I take photographs of strangers. They are people unknown to me, whose lives I briefly investigate through the act of photography. I
post notices around town or online announcing that I need subjects for portraits and the strangers select themselves by responding. Giving me permission to enter their lives satisfies a deep-seated curiosity I have nurtured for years. Watching people at cafes or chatting at parties, I am fascinated by people that I can never know anything about. My role as photographer gives me the key to accessing these anonymous existences.
Once a person responds to my advertisement, I go to their home, school, or favorite haunt and spend a few hours talking to them and making images. Since I do not know my subjects beyond a half hour’s conversation, they become actors in a mini tableaux created from their environment. Usually I have never seen the place I am going to be shooting. I move furniture and ask my subjects to change their clothes if a certain outfit isn’t working. I do not objectively record a situation; rather, I subjectively create an alternate universe unique to each photograph.
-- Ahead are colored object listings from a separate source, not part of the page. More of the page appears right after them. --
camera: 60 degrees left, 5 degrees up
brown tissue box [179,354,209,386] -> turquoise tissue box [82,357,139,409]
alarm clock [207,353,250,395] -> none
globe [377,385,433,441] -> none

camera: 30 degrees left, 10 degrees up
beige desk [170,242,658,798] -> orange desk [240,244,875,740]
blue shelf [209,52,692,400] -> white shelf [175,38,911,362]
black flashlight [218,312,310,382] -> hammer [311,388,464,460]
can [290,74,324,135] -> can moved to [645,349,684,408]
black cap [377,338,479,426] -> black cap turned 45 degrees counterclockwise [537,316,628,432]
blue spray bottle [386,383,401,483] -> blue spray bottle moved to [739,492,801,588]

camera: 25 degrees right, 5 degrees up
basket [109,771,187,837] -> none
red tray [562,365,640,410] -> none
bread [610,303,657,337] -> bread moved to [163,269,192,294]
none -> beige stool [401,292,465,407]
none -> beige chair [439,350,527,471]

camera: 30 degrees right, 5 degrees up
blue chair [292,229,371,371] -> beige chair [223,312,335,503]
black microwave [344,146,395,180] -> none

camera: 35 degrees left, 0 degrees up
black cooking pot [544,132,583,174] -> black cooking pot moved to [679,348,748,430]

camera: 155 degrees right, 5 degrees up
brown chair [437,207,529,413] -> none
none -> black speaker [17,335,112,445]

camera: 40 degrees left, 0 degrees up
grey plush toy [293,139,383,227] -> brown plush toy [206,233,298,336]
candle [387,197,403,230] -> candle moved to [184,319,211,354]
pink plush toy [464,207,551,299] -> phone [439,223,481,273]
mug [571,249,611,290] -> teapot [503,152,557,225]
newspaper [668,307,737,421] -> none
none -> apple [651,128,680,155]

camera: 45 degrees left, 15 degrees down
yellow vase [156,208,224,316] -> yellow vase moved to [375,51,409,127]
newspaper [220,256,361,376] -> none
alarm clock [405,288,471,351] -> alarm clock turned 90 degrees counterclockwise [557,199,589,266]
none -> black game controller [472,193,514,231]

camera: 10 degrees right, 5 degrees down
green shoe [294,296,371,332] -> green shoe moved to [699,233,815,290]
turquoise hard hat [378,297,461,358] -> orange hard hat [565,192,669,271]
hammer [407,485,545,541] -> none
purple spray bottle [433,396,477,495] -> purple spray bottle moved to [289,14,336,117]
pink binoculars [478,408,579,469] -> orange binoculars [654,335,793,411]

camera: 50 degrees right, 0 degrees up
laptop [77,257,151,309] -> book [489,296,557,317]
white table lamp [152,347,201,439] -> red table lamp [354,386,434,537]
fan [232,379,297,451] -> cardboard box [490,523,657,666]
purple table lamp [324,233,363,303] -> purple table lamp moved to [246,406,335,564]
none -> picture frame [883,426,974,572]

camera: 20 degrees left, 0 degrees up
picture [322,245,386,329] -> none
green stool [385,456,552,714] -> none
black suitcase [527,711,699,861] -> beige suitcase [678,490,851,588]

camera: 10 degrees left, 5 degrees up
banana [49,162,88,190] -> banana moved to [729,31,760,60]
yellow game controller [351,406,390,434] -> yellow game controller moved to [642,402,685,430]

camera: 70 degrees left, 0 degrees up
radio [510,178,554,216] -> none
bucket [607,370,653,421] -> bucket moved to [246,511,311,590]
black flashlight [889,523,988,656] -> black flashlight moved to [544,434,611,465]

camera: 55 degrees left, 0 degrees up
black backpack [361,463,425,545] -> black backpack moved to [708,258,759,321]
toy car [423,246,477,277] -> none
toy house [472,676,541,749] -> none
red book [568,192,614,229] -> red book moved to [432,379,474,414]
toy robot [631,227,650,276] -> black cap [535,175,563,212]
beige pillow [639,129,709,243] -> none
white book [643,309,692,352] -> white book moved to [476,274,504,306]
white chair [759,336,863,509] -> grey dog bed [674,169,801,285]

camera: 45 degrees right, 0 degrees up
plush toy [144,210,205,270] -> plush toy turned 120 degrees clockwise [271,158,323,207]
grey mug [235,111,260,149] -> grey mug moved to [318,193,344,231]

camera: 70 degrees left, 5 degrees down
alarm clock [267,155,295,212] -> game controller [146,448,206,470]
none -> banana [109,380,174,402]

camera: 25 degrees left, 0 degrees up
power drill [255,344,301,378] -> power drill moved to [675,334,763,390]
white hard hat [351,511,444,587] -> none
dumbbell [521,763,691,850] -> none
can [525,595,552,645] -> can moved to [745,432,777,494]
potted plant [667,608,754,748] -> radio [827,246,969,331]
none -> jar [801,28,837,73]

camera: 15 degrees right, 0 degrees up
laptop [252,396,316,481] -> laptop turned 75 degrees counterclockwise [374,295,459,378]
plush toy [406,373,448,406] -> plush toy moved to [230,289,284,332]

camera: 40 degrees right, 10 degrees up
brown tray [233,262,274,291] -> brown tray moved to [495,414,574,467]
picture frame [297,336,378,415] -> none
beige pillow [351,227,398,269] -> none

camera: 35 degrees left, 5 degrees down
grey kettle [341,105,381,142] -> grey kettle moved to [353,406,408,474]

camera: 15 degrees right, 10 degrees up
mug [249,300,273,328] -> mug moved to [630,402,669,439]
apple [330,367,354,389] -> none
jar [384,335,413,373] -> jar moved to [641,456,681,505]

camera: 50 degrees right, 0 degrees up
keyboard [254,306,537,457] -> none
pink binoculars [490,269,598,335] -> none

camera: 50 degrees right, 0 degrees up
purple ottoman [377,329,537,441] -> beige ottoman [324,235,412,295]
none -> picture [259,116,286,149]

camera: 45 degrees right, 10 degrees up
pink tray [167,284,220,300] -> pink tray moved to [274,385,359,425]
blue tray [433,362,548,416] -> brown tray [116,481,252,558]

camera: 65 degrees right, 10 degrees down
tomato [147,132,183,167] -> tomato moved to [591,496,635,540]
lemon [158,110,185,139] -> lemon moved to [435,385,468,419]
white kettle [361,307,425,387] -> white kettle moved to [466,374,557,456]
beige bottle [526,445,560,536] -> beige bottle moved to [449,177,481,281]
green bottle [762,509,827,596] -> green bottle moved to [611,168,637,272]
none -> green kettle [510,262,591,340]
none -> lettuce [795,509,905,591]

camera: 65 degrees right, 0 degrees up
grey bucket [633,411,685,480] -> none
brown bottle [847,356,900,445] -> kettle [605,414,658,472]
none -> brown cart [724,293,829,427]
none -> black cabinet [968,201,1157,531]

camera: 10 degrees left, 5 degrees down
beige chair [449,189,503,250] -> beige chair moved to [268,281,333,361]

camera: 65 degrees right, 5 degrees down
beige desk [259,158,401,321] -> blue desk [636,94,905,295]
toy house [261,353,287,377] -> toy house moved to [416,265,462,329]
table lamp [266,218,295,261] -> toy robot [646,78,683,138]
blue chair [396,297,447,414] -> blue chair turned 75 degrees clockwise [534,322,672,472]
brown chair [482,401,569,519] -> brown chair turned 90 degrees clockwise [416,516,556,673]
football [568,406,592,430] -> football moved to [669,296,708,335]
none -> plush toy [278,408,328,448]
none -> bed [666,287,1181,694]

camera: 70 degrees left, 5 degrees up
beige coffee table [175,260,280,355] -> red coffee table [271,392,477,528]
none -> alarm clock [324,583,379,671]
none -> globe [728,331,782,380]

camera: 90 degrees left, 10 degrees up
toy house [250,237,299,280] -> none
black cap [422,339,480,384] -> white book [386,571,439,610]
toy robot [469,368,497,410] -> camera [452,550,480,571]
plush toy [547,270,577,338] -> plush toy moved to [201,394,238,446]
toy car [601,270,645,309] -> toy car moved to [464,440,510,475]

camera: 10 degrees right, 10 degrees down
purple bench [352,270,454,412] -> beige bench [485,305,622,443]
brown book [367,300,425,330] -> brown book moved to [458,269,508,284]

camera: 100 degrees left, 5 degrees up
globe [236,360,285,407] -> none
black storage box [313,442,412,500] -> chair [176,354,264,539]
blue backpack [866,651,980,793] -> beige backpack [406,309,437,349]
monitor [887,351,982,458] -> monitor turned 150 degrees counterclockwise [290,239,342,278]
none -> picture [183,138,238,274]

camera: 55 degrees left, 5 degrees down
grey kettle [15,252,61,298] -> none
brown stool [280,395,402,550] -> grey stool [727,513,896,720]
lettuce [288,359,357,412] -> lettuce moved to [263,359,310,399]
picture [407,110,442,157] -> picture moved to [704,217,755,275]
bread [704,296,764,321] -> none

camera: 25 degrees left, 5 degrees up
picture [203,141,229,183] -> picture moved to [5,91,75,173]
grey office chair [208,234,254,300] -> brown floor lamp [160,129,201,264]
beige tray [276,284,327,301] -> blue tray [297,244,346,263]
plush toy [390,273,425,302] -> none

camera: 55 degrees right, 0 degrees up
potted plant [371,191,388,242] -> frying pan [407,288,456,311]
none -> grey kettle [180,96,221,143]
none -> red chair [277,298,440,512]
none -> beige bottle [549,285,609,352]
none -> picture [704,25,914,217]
These images are my fantasies about the lives of people who willingly invite me into their homes. My strangers are eager participants in the fantasy of picture making. Some of them are aspiring models; some are children of mothers who want a nice picture to give grandma. Others are simply lonely and enjoy the attention. Young girls can be awkward; old men can be graceful, yet all have a unique, strange beauty when I see them through the lens.
Siri Kaur (Los Angeles, CA) earned her MA in Italian Literature and her BA in Comparative Literature from Smith College, in addition to participating in a student residency in Art History at Harvard University. She is currently earning her MFA in Photography from the California Institute of the Arts. Kaur has exhibited her work at the Texas Photographic Society, the California Institute of the Arts in Valenica, Riverside Metropolitan Art Museum, Newspace Center for Photography in Portland, DreamBox Photo Gallery in Chicago, and abroad at the Galleria dell’Acqua in Florence, Italy. Publications to her credit include those in Photo District News, CMYK Magazine, Through a Lens Starkly, and the Washington Post.